If the days of the AUM-based fee are numbered, most advisors haven’t noticed yet.

A small but growing segment of the advice industry argues that deriving revenues from fees based on client assets creates a misalignment between advisor and client interests.

Yet few advisors are abandoning the traditional asset-based fee, according to “Fees at a Crossroads Revisited,” a report by Oaks, Pa.-based SEI Advisor Network released in July 2017.

“More advisors are charging up-front planning fees, combining a real value with a real price, but most advisors now charge an AUM-based fee,” said John Anderson, managing director and head of SEI practice management services. “The percentage AUM fee for everything isn’t aligned very well with clients’ interests. When an advisor can charge a specific price for a specific action, a link between price and value is established.

“In 10 to 20 years,” he said, “we’ll see another movement from AUM to alternative fee structures. Something will spark this change, just as the DOL rule really accelerated the move to asset-based fees.”

For its report, SEI sponsored surveys of 736 advisors and 926 affluent U.S. households in 2018 to gauge advisor and consumer sentiment on fees.

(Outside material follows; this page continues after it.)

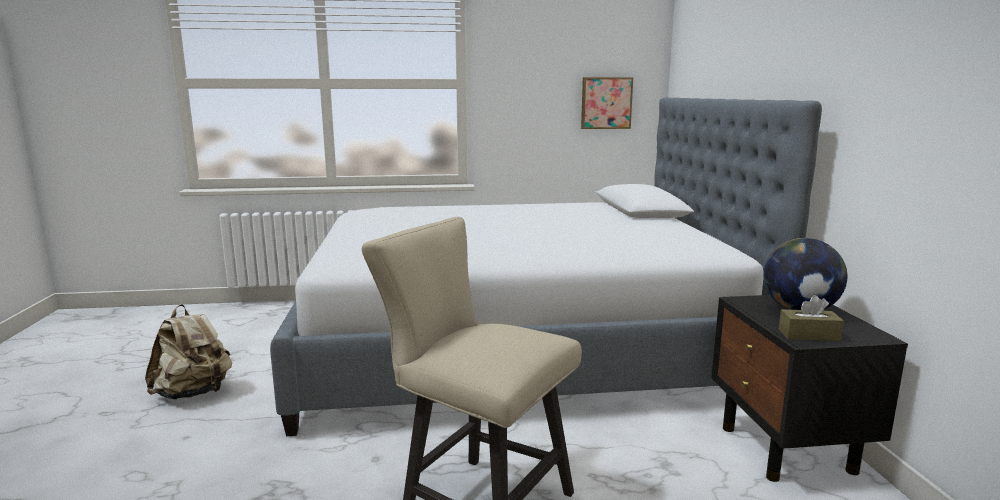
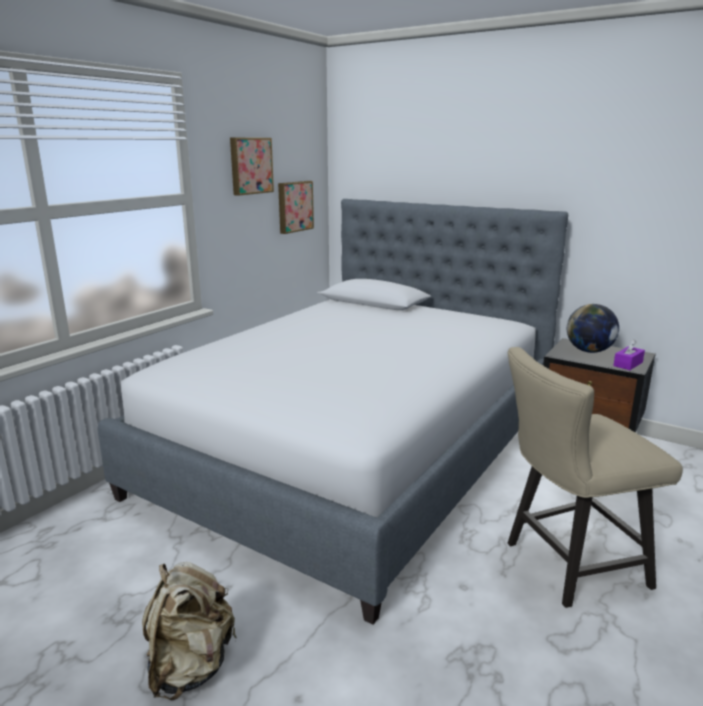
camera: 50 degrees left, 5 degrees up
brown tissue box [779,295,844,341] -> purple tissue box [613,339,645,370]
none -> picture [230,138,274,196]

Percentage AUM is overwhelmingly the most common compensation scheme for advisors. In 2018, 66 percent of the advisors in SEI’s survey charged asset-based fees like a percentage of AUM, versus 58 percent of the respondents in the 2015 survey. The proportion of respondents compensated by commissions dropped from 33 percent in 2015 to 23 percent in 2018.

In 2018, 24 percent of advisors report charging a retainer of some kind to their client, up from 15 percent in 2015. This year, 32 percent of advisors charge an hourly or project-based fee for some of their work. Most of these advisors are implementing alternative revenue structures alongside a traditional AUM-based fee, according to Anderson.

“We are seeing more experimentation with alternative fee schedules,” said Anderson. “More advisors are using hourly, project-based and retainer-based fees. Commoditization is pushing advisors to come up with an explanation for what their value is to their clients.”

According to the SEI surveys, only 27 percent of advisor respondents felt pressure to change their fee structure in 2018. Nevertheless, this is a significant increase from 2015, when only 15 percent of advisors felt fee pressure.